One of the first people to inhabit the Americas were the Paleoindians. They migrated from Asia following big game to the Americas via the Bering Strait during the the Late Pleistocene Period. The Pleistocene Epoch lasted from 2.6 million to 11,700 years ago. It was during this time that the earth's climate drastically changed. Most of the world was transformed through repeated glaciations. Ohio had been carved out of three such glacial periods during this time. We know this period more commonly as the Ice Age. Animals such as mammoths, mastodons, giant sloths, longhorned bison, saber-toothed cats, and other large mammals scattered the terrain of North America, Asia and Europe.
The Paleoindian Period lasted from 13,000 -7,000 B.C, which was towards the end of the Late Pleistocene Period. Paleoindian life revolved around the hunting of the great animals listed above and was greatly affected by the Ice Age. The glaciers killed the plant life which meant the herbivores had to migrate elsewhere. Thus humans and the carnivores had to move with the herds into previously unknown territories. Paleoindian groups were highly mobile. Any given band could consist of anywhere between 20-60 members, all of whom were extended family. Hunting and gathering were done during the spring and summer months when smaller hunting parties left the group. These hunting parties would return during the fall and stay throughout the winter. Their diets varied depending on how successful the hunt was. Their clothes and the covers for their shelters were made of animal skins.
|Glaciers during the Pleistocene Period|
US Public Domain
(Notice Ohio is completely covered)
The earliest Native American group to inhabit the northern state was the Clovis Culture. The Clovis Culture appeared around 11,500 B.C. but didn't inhabit Ohio until between 9500 - 8000 B.C. The northern glaciers retracted, exposing new land for exploration and settlement between 17,500 to 14,500 years ago. The animals and Clovis culture took advantage of the new Ohio lands. During the late 20th century, the predominant theory of human colonization of the Americas had been Clovis First, meaning the Clovis Culture were the first group to inhabit the Americas. In 2011, archaeologists at the Buttermilk Creek Complex close to Salado, Texas unearthed an occupation that was proven to be older than Clovis. The Buttermilk Creek Complex isn't the only archaeological site that predates the Clovis Culture. The following are a list of sites that predate the Clovis Culture.
Pedra Furada, Piauí, Brazil (55,000 yr BP ABOX)
Topper, (at least 22,900 yr BP; possibly 50,000 yr BP but this is disputed) South Carolina, US
Meadowcroft, Pennsylvania, US (16,000 yr BP)
Cactus Hill, Virginia, US (15,070 14C yr BP)
Monte Verde, Chile (14,800 14C yr BP)
Saltville, Virginia, US (14,510 14C yr BP)
Taima-Taima, Venezuela (14,000 yr BP)
Connley Caves, Oregon, US (13,000 yr BP)
Page-Ladson prehistory site, Florida, US (12,425 ± 32 14C yr BP [15,405–14,146 cal yr BP])
Lapa do Boquete, Brazil (12,070 ±170 14C yr BP)
Paisley Caves, Oregon, US (14,300 cal yr BP)
Tanana Valley, Alaska, US (13,000–14,000 cal yr BP)
Nenana valley, Alaska, US (12,000 yr BP)
Tibitó, Colombia (11,740 ±110 14C yr BP)
Tagua-Tagua, Chile (11,380 ±380 14C yr BP)

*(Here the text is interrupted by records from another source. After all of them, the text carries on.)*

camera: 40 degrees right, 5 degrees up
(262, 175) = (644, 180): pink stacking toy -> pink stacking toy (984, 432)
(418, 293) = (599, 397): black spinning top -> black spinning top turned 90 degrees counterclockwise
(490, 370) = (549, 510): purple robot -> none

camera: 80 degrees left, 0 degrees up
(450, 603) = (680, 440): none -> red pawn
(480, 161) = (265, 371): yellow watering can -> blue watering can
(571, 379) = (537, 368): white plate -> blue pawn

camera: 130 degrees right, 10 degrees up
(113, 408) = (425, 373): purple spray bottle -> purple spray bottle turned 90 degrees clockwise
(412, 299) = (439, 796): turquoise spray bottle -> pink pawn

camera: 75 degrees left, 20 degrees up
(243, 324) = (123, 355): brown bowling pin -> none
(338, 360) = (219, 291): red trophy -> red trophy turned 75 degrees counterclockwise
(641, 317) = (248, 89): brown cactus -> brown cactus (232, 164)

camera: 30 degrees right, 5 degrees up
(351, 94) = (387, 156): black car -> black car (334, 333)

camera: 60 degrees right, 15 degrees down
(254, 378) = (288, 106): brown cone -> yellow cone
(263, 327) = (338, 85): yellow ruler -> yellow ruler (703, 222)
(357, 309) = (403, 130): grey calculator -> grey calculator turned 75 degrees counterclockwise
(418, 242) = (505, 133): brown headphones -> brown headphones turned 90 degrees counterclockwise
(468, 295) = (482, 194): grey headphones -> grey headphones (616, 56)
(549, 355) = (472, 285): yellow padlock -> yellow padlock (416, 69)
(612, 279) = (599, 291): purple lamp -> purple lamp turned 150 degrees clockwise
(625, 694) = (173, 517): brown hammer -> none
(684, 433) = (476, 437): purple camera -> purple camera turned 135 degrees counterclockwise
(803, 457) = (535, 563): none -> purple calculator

It seems the culture that predates the Clovis Culture is not genetically Native American but Caucasian. You can learn more by watching this video:
The earliest archaeological evidence of human habituation in Ohio may lead back to the Clovis culture because Ohio did not exist until the glaciers retreated but that doesn't mean the Clovis Culture were the first inhabitants of the Americas. I ,for one, will be keeping my out on what other discoveries scientist make about the colonization of the Americas. It would very interesting to see how the new information changes the way we teach our future generations about the first human occupation of the Americas.